* Exercise instructions: Return, from the material below, each line in which the word "interface" is present.
==== Given data ====
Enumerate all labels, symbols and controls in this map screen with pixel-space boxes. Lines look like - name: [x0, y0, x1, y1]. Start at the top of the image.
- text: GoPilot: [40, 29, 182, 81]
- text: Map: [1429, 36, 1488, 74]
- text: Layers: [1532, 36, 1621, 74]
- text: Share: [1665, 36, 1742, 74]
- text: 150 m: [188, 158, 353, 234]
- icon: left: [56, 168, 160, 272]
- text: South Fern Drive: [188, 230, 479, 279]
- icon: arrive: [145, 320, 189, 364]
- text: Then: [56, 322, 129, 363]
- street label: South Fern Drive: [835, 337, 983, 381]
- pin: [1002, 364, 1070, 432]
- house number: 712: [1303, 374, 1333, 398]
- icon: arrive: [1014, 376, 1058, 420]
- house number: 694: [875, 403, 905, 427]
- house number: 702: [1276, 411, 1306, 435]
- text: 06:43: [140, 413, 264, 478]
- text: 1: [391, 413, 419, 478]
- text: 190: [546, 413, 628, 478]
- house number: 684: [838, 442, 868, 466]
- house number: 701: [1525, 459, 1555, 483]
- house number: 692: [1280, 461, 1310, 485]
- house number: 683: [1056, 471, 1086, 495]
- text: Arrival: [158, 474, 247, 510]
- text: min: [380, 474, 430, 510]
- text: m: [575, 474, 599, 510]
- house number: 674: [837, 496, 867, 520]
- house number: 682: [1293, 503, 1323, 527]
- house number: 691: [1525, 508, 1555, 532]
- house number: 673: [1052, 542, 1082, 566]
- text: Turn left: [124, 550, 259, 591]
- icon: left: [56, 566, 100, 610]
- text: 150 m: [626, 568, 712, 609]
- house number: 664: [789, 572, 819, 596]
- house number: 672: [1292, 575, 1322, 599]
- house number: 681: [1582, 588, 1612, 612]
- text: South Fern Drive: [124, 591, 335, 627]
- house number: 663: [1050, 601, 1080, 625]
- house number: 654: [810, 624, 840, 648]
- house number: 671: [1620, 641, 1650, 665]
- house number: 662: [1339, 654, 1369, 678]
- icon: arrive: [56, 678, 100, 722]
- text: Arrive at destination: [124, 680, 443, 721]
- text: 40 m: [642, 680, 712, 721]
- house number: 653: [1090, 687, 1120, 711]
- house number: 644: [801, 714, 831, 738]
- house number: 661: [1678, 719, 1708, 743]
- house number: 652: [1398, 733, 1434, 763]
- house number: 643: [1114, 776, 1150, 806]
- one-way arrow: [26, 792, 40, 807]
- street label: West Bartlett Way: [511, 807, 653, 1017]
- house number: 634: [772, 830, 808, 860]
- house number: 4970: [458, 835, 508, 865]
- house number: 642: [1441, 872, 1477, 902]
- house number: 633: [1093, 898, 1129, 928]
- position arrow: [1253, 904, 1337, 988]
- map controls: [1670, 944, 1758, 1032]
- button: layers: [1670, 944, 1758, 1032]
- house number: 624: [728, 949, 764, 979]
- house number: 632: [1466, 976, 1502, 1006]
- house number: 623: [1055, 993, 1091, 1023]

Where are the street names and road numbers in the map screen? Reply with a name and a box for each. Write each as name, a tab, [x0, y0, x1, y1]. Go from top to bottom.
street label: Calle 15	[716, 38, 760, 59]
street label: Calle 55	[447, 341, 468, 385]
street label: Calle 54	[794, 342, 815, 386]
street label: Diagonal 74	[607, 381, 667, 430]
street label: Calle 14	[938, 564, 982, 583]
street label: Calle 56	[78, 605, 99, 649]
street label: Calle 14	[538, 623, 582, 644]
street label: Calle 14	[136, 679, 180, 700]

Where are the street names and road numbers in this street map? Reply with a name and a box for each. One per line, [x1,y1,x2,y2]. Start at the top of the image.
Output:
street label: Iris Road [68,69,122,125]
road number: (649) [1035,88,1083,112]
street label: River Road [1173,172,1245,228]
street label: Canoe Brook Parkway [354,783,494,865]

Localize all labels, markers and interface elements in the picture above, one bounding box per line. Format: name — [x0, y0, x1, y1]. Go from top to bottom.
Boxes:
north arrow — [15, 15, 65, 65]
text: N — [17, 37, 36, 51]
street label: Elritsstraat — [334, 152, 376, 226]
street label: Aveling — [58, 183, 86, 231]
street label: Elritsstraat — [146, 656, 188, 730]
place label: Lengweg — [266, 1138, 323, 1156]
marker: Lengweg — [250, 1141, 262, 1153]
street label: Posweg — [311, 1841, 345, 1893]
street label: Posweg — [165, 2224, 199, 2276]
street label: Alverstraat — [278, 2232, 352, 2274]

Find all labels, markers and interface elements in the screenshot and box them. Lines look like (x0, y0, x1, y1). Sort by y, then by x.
====
* The completed task:
Localize all labels, markers and interface elements in the picture above, one bounding box per line. Format: name — [x0, y0, x1, y1]. Go from top to bottom.
Find all labels, markers and interface elements in the screenshot and box them. Lines look like (x0, y0, x1, y1). Sort by y, then by x.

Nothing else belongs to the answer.